Denitrification kinetics in biomass- and biochar-amended soils of different landscape positions

Knowledge of how biochar impacts soil denitrification kinetics as well as the mechanisms of interactions is essential in order to better predict the nitrous oxide (N2O) mitigation capacity of biochar additions. This study had multiple experiments in which the effect of three biochar materials produced from corn stover (Zea mays L.), ponderosa pine wood residue (Pinus ponderosa Douglas ex Lawson and C. Lawson), switchgrass (Panicum virgatum L.), and their corresponding biomass materials (corn stover, ponderosa pine wood residue, and switchgrass) on cumulative N2O emissions and total denitrification in soils from two different landscape positions (crest and footslope) were studied under varying water-filled pore space (40, 70, and 90% WFPS).

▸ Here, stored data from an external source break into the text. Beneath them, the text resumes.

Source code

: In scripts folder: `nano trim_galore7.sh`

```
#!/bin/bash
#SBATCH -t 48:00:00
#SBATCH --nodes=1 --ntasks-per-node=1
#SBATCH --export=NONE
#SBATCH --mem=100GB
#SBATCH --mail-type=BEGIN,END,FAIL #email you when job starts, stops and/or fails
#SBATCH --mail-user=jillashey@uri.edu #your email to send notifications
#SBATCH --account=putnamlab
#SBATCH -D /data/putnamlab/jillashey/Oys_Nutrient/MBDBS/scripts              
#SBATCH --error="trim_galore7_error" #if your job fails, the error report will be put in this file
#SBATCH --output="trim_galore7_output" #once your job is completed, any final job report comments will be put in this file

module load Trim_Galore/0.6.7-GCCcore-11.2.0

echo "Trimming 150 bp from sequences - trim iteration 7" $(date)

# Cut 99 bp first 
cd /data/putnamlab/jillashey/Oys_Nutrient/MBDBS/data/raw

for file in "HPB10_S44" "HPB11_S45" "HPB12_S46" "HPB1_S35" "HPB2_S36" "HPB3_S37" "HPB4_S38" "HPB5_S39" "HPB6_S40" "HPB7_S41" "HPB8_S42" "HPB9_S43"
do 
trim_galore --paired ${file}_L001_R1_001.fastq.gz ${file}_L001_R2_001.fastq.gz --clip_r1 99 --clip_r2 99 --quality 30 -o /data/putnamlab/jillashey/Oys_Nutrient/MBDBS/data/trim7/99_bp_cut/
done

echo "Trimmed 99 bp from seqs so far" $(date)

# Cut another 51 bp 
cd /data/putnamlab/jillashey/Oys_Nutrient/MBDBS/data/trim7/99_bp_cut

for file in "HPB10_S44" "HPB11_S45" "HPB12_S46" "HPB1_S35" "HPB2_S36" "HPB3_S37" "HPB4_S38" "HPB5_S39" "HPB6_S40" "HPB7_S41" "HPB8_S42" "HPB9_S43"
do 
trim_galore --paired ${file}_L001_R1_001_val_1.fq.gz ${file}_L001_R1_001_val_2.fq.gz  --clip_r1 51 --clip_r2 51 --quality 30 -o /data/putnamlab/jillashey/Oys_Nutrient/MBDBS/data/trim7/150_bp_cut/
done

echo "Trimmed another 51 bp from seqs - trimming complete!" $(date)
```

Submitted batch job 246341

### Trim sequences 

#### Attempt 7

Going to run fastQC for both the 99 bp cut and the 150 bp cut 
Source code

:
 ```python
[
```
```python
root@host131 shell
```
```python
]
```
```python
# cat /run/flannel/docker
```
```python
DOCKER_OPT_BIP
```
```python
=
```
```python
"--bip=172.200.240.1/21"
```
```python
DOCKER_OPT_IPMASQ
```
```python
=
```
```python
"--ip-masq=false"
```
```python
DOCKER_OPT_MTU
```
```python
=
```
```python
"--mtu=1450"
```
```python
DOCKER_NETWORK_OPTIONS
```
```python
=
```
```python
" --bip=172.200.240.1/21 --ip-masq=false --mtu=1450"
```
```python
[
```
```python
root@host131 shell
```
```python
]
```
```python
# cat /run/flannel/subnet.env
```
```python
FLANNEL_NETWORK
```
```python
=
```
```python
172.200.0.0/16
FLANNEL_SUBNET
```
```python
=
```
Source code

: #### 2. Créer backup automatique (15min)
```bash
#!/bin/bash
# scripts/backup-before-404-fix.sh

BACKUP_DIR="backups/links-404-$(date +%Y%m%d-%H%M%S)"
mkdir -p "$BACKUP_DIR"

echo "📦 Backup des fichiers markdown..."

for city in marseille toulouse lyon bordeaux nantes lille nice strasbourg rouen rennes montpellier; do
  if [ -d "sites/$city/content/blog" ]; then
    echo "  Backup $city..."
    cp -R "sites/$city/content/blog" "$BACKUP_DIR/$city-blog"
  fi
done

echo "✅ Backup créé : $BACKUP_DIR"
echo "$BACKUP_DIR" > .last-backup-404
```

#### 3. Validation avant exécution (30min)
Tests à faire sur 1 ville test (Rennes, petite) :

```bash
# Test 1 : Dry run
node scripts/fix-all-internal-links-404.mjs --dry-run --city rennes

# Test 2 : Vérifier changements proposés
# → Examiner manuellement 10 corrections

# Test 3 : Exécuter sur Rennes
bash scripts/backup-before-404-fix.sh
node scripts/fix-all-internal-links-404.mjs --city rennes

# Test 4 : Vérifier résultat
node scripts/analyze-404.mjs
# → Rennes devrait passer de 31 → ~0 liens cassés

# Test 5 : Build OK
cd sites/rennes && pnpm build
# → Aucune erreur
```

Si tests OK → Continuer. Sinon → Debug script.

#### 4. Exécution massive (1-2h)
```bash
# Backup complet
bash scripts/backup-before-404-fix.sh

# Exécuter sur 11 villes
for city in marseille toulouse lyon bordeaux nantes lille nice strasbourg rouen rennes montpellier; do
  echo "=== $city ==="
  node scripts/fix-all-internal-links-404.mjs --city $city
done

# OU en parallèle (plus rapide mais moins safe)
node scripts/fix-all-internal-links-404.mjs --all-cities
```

Cumulative N2O emissions were reduced by 30 to 70% in both crest and footslope soils. The effect of biochars and biomass treatments on cumulative N2O emissions and total denitrification were only observed at >= 40% WFPS. The denitrification enzyme activity (DEA) kinetic parameters, K-s (half-saturation constant), and V-max (maximum DEA rate) were both significantly reduced by biochar treatments, with reductions of 70-80% in footslope soil and 80-90% in the crest soil. The activation energy (E-a) and enthalpy of activation of DEA (Delta H) were both increased with biochar application. The trends in DEA rate constants (K-s and V-max) were correlated by the trends of thermodynamic parameters (activation energy E-a and enthalpy of activation Delta H) for denitrifying enzyme activity (DEA). The rate constant V-max/K-s evaluated the capacity of biochars to mitigate the denitrification process. Denitrifying enzyme kinetic parameters can be useful in evaluating the ability of biochars to mitigate N2O gas losses from soil.